Green represents new growth, especially in springtime, or youth. With no green, we lose all that youth represents: inquisitiveness, energy, enthusiasm, willingness and ability to learn, a body and mind that are still developing.

We would be born “old,” like Adam, which means our values are set and difficult to change, also like Adam. We are already developed, never growing. We can’t handle a second career or move to a new town, because youth teaches us to be pliable, and that ability is gone.

We become experts in our field but can’t learn a new skill, since that requires growth. And we can’t handle change.

To find green, we discover we have ears. We can listen to what others say. By listening, we hear ideas we hadn’t heard before. That’s how we learn a new skill.

And that’s how we become young.

Orange

orange

Orange exudes warmth and happiness. Take those away, and we’re left with indifference and sorrow.

With no happiness, what is there to live for? Life expectancy will plummet. We find no pleasure in anything, only drudgery. Pleasurable things don’t even cross our mind.
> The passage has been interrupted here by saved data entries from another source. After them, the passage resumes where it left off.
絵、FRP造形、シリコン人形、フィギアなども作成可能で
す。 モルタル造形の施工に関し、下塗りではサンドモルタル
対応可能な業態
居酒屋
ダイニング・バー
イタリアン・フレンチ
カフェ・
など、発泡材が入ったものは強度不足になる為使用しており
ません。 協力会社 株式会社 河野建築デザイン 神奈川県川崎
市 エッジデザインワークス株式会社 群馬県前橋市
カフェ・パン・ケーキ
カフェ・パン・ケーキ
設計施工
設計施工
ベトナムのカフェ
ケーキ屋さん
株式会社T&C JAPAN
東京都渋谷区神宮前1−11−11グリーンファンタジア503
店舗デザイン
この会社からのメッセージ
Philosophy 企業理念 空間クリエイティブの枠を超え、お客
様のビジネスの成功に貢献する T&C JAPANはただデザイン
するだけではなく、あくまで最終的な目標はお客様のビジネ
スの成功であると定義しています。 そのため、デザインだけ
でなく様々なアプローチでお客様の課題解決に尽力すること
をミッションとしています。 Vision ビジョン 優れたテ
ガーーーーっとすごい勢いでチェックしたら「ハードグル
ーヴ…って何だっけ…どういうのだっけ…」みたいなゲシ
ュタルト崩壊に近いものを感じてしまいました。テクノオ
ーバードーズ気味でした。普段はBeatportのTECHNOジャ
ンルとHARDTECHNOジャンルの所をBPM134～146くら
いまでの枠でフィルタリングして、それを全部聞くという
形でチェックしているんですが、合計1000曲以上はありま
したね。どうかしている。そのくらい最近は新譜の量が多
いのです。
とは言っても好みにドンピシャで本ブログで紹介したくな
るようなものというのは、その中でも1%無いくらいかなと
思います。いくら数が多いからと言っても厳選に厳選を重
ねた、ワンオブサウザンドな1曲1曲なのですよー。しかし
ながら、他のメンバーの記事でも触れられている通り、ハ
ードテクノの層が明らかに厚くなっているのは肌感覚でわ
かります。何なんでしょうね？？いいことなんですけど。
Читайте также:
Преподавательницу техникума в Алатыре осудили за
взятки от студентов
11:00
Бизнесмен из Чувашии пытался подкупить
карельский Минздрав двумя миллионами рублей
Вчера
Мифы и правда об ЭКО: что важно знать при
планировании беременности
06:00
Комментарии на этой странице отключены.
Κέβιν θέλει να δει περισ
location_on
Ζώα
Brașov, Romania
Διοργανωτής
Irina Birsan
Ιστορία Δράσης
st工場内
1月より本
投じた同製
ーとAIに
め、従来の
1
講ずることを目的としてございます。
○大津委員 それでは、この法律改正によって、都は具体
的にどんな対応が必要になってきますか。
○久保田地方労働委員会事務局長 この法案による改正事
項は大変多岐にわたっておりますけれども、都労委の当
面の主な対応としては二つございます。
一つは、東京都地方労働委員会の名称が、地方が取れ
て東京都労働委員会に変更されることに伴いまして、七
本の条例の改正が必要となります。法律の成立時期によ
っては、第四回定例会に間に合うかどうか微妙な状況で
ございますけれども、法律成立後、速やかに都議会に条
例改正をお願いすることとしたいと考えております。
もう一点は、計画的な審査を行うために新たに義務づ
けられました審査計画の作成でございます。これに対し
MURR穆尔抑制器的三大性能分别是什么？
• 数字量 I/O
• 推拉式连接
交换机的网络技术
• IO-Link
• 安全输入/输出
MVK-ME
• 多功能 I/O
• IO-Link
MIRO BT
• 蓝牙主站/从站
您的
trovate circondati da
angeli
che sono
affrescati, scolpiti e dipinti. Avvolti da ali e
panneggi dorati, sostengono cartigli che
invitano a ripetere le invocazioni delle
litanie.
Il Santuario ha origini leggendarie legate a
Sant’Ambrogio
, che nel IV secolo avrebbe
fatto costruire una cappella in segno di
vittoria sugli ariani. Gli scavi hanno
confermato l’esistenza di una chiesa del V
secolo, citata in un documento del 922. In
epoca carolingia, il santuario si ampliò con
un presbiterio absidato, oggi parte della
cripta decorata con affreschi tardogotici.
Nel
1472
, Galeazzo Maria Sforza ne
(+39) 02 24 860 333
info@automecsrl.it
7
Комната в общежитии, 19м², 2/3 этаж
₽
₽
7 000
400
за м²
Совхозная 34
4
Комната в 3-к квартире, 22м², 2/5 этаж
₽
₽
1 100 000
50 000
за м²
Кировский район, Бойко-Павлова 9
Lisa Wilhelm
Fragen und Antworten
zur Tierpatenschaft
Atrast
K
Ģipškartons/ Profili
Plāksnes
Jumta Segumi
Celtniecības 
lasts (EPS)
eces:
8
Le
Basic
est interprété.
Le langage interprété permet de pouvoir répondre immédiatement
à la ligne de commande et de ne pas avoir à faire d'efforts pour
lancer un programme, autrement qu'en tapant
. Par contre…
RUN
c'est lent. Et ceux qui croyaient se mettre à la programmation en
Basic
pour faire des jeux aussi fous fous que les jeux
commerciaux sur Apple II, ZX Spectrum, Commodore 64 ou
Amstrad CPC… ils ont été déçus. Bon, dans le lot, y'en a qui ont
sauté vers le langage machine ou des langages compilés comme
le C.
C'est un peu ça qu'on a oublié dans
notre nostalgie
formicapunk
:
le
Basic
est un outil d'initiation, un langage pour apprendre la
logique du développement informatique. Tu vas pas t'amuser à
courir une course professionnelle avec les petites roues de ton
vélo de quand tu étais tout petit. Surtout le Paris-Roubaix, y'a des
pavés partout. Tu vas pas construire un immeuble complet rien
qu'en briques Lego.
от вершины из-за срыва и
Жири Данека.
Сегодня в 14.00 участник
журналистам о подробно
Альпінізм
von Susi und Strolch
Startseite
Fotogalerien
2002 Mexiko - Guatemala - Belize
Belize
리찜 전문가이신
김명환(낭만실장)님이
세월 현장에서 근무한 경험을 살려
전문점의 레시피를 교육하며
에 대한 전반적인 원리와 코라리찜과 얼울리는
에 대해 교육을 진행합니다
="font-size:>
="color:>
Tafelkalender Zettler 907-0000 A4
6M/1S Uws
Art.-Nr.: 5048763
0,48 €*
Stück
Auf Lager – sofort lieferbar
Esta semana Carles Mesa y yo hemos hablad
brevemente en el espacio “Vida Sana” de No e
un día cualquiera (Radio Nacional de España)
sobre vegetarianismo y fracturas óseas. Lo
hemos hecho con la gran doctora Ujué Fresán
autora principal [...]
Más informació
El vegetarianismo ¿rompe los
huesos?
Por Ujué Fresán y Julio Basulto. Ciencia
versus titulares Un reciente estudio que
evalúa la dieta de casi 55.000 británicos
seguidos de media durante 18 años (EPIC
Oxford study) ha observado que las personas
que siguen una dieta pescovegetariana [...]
To find happiness, we’d have to do something unintentionally that sparks enjoyment in us. A hug, perhaps. A high bowling score. A beautiful painting. A delicious meal.

Pink

pink

Pink reveals femininity. Imagine if there were nothing or no one feminine among us. We’d lose sensitivity to anything, deep feelings, romance, attention to detail, family life, beauty, knowledge of upcoming trials and possible trouble, inner strength, calm in the storm … love. So many things.

Please, God, bring back pink. Help us to see the beautiful strong soft side of life all around us.

Purple

purple

Purple shows off royalty – power, inheritance, lineage, wealth and status. With no royalty, there’s no inherited leadership. Our leaders would have to fight for prominence, since there’s no line of succession. We don’t elect power and status; we forcibly take them. At least, we think we do.

Those of us who are subjects can take them away. Perhaps we just won’t give power and status to a leader we don’t want to follow, and instead follow someone else.

Would we be better off without purple?

Red

red

Red means anger. Wouldn’t a life without anger be wonderful? No screaming at politicians, no teachers’ strikes, no sibling rivalries, no boss-employee charades … we would all get along with each other just fine.

For example, Democrats and Republicans would actually respect each other. They’d listen to each other and, surprise, solve problems.

We could treat each other honestly and respect the outcome, whatever it was.

A world without red, in this scenario, is a good thing.

White

white

White reveals honesty. With no honesty, we wouldn’t trust each other in our families, as drivers on the highway, in the classroom, in our politics or in our friendships. We’d break rules, then lie about it. Why not? Everyone is doing it.

To discover honesty, we’d have to realize that when we lie, we’re hurting ourselves as much as we are others. If I’m not honest with my wife, I can assume she’s not honest with me, if honesty doesn’t exist. What kind of a marriage is that? Either we trust each other or the marriage dies.

Honesty must win.

Yellow

yellow

Yellow represents brightness, sunshine. With no sun, only night remains. All is dark. We can’t see anything, as though we lived in a coal mine; our eyes are useless.

We depend on electricity 24 hours a day, seven days a week. When the electricity goes out – as it surely will on occasion – we can’t see our fingers in front of our faces. We must remain in place until someone fixes the electricity. Hopefully someone has a flashlight that works.

We’d better develop batteries that last a long time.

With no daytime, we’d be tempted to sleep in a lot later than we do now. Our productivity would fall. Our energy level would drop.

To find yellow, we’d have to find a way to let the sunshine penetrate the darkness enveloping Earth. We could invent a huge light that connects the ground with the atmosphere and beyond, providing a way for the sun’s light to connect with our light and make it permanent.